**TEXT FOR ANALYSIS**.

Photo by Bruce Bottomley
At the beginning of 2023, Bryan Fader took the bold step of accepting a newly created position of student success strategist in Dalhousie University’s Faculty of Dentistry.
Though Fader, with his background in sports performance coaching, might not appear an obvious fit for the role, the truth is that an oral health professional student and a high-performance athlete have more in common than one might think. Now a year in, Fader feels some significant breakthroughs have been achieved.
A meeting of minds
It started with a chance encounter in a Halifax supermarket. Fader ran into his friend Dr. Sachin Seth, the associate dean of student affairs in the Faculty of Dentistry, and they exchanged news. Fader said that he was finishing off some qualifications for a master’s degree in counselling and psychotherapy. This gave Seth an idea, which then turned into a job offer: Fader would teach some classes and also offer individual counselling sessions.
For Seth, it made sense. “Student success rarely occurs in a vacuum — it is closely linked with mental and physical well-being,” he explains. “We asked Bryan to help students deal with any personal issues that could affect their academic journey and provide strategies to help them be more resilient and better able to cope when life gets a bit rough.”
Fader quickly saw the similarities between his new students and the athletes he was used to coaching. “They’re all high achievers,” he says. “They’re highly driven, they’re intrinsically motivated, they’re used to challenges, and they all feel a pressure to perform.”

**RECORDS PROVIDED**.
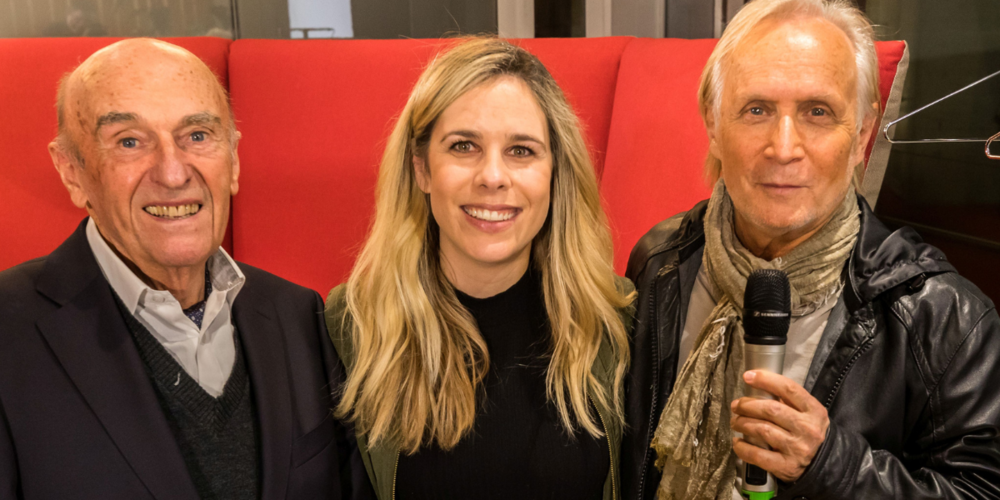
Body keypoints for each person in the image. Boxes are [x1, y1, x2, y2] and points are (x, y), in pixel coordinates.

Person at [621, 1, 1000, 499]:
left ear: (861, 134)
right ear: (713, 125)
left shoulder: (942, 317)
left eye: (817, 112)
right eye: (757, 110)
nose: (783, 148)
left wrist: (833, 465)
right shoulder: (662, 261)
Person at [0, 39, 359, 499]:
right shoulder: (8, 334)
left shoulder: (300, 316)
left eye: (197, 135)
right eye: (129, 142)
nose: (173, 173)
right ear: (72, 171)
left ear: (233, 159)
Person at [324, 37, 636, 500]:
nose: (492, 176)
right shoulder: (352, 326)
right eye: (464, 146)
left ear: (555, 172)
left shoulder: (616, 319)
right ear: (422, 170)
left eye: (521, 150)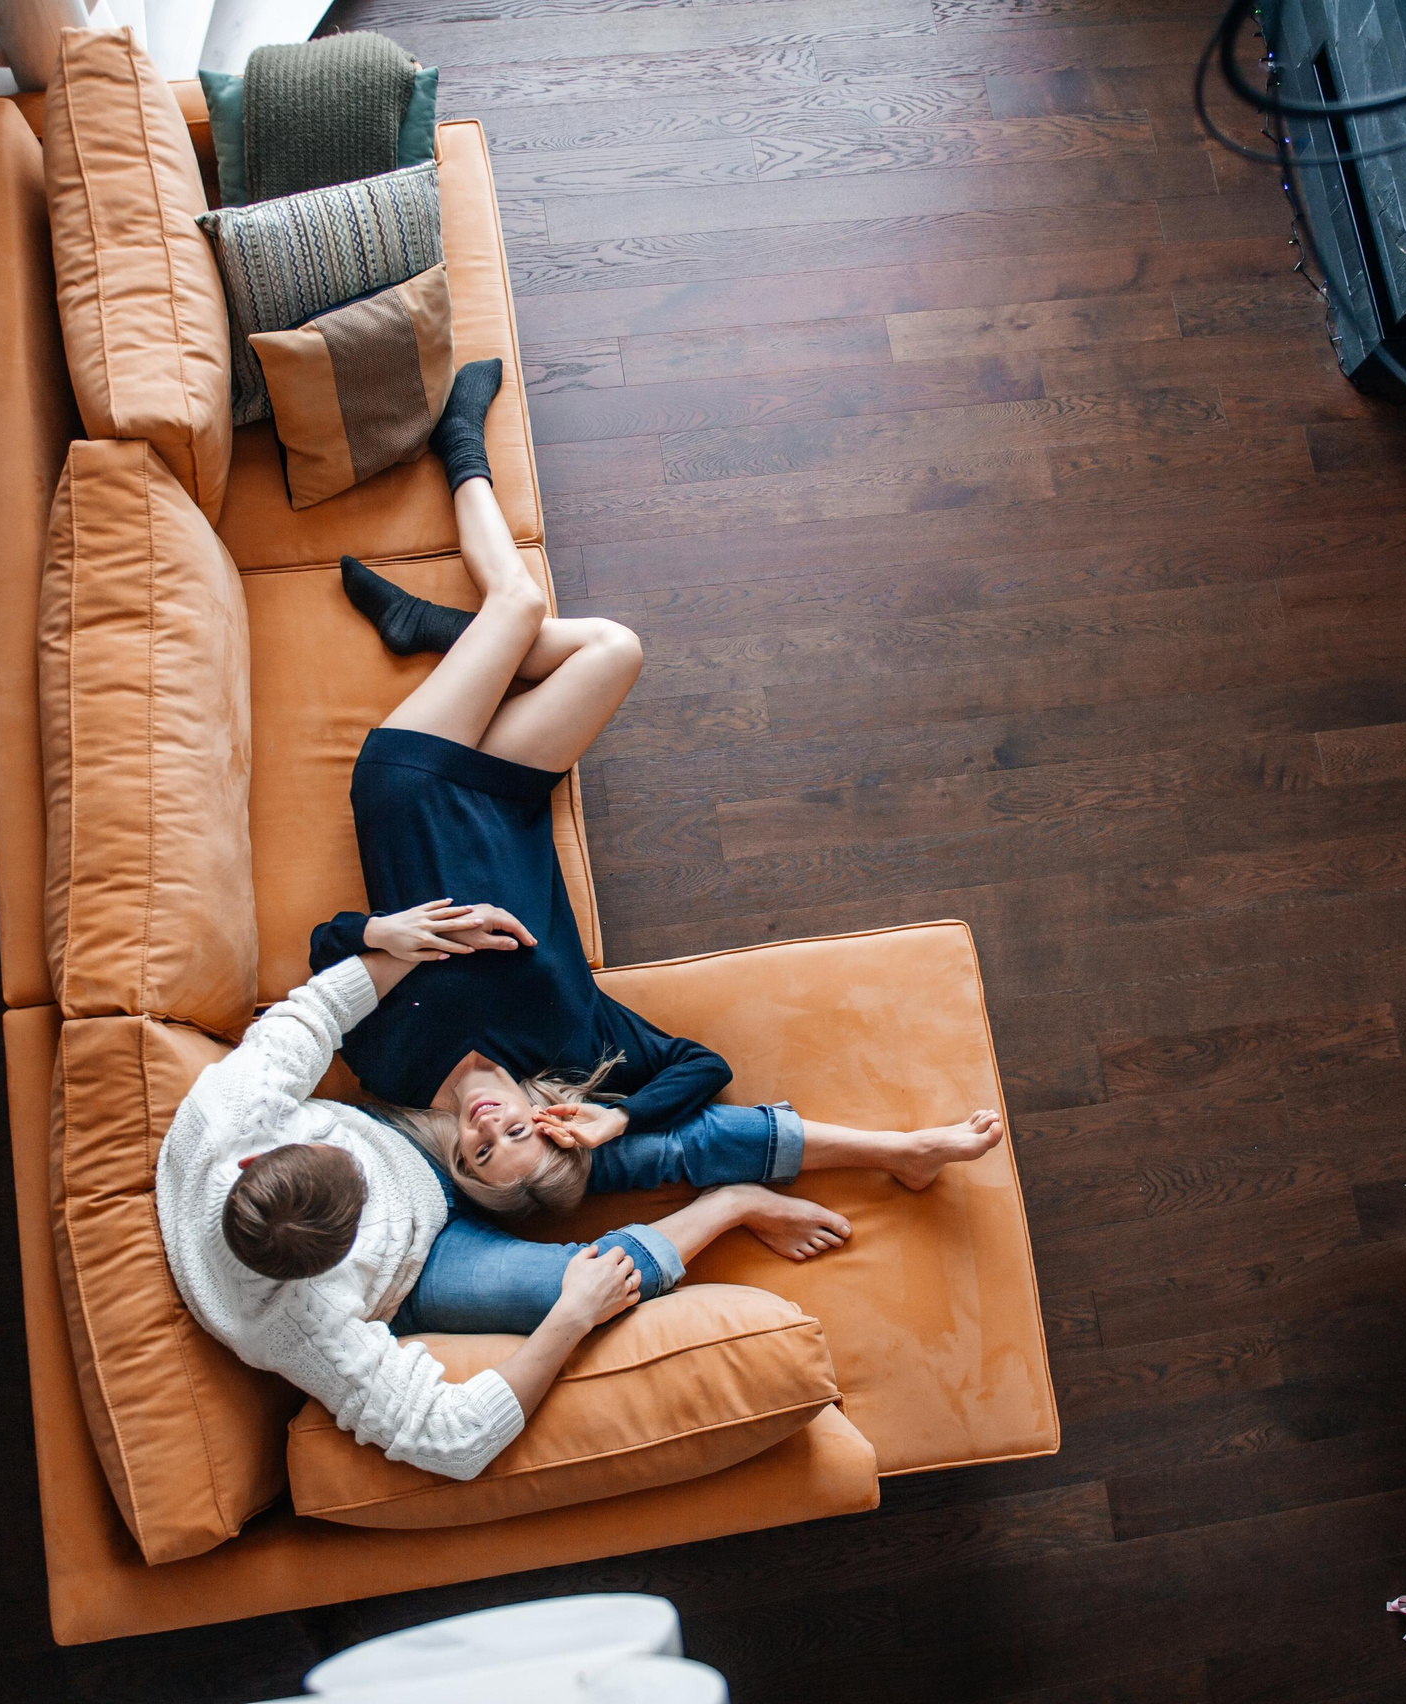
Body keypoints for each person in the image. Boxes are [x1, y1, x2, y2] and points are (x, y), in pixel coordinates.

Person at [310, 357, 1005, 1234]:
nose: (490, 1130)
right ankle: (444, 635)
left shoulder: (392, 1064)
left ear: (452, 1156)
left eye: (478, 1154)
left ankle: (459, 456)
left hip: (407, 789)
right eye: (520, 1135)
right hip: (510, 797)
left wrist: (385, 935)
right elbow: (699, 1066)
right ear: (551, 1119)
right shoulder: (575, 1045)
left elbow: (323, 952)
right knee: (616, 650)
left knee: (520, 601)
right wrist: (624, 1116)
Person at [155, 898, 848, 1481]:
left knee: (604, 1144)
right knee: (583, 1283)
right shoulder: (302, 1323)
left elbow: (316, 1011)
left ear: (254, 1161)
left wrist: (416, 941)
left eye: (338, 1153)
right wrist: (571, 1317)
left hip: (424, 1138)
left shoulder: (233, 1116)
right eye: (362, 1192)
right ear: (339, 1260)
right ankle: (734, 1203)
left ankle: (869, 1149)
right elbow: (452, 1442)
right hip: (422, 1268)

**TASKS TO CARRY OUT**.
A) Could you swap "supermarket" for "grocery store" in the passage of the Dalhousie dentistry article that opens with the words containing "Though Fader, with" and closes with "individual counselling sessions.", and write out that passage?
B) Can you continue the Dalhousie dentistry article from its final paragraph?
These rows come from a separate source.

**TASK-BY-TASK RESULTS**.
A)
Though Fader, with his background in sports performance coaching, might not appear an obvious fit for the role, the truth is that an oral health professional student and a high-performance athlete have more in common than one might think. Now a year in, Fader feels some significant breakthroughs have been achieved.
A meeting of minds
It started with a chance encounter in a Halifax grocery store. Fader ran into his friend Dr. Sachin Seth, the associate dean of student affairs in the Faculty of Dentistry, and they exchanged news. Fader said that he was finishing off some qualifications for a master’s degree in counselling and psychotherapy. This gave Seth an idea, which then turned into a job offer: Fader would teach some classes and also offer individual counselling sessions.

B)
Surprisingly, he also discovered that each student felt they were the only one with these feelings, and this was because they hadn’t had opportunities to talk openly together as a group. Fader changed this by bringing them together in larger class groups — a safe space where what they said was confidential, and where conversations about worries and fears could take place. What the students learned, he says, was that they were all experiencing similar doubts and generally “feeling they’re not doing as well as they’re doing.”
Strategies for building strength
A technique Fader recommends for people struggling with anxiety is “horizon vision.” A feeling of stress, he explains, tends to speed things up.
“The more we drop our heads down, the faster the world gets because we’re seeing it more closely.”
While the technique originates in treatment of anxiety in general, Fader has also used it to help athletes. “It’s useful for any kind of performance,” he explains.
Fader also encourages students to understand how stress is felt in their bodies. “People often make the mistake of fixing the challenges they’re experiencing in their head with other thoughts in their head, rather than fixing their bodies,” he says. “That’s why [the way] we hold ourselves and our breathing matters so much. It helps us to slow down before we get into flight mode.”
An expression Fader says he uses a lot is, “how you do something is how you do everything.” This is another technique he encourages students to adopt. “When does the patient experience start?” he asks his students. Fader maintains that preparing to see a patient involves preparation, rather than waiting until they are in the dental chair.
“With difficult conversations, challenges, feeling overwhelmed, and seeing a patient, if you practice how you want to be, when the moment comes, you’re way more ready,” he says. “It’s much better than trying to pull yourself up in the minute before something happens.”
One of the important pillars he shares with students is the concept of desirable difficulty. “When I pitched this concept to the class, one guy said, ‘Dude, we have enough difficulty. We don’t want any more.’”
While Fader acknowledges this response is understandable, he affirms that when you push yourself, even in a small way, you build a muscle.
“Think about going to the gym,” he says. “The weights shouldn’t be lighter. The students need to get stronger.”
His role, he maintains, is to help the students realize they are stronger than they think, and to provide the tools and strategies to harness that strength.
Becoming comfortable with discomfort
Getting into dental school is not easy, so why do such high-achieving students suffer so much from imposter syndrome and anxiety? It turns out their high level of achievement is precisely the problem.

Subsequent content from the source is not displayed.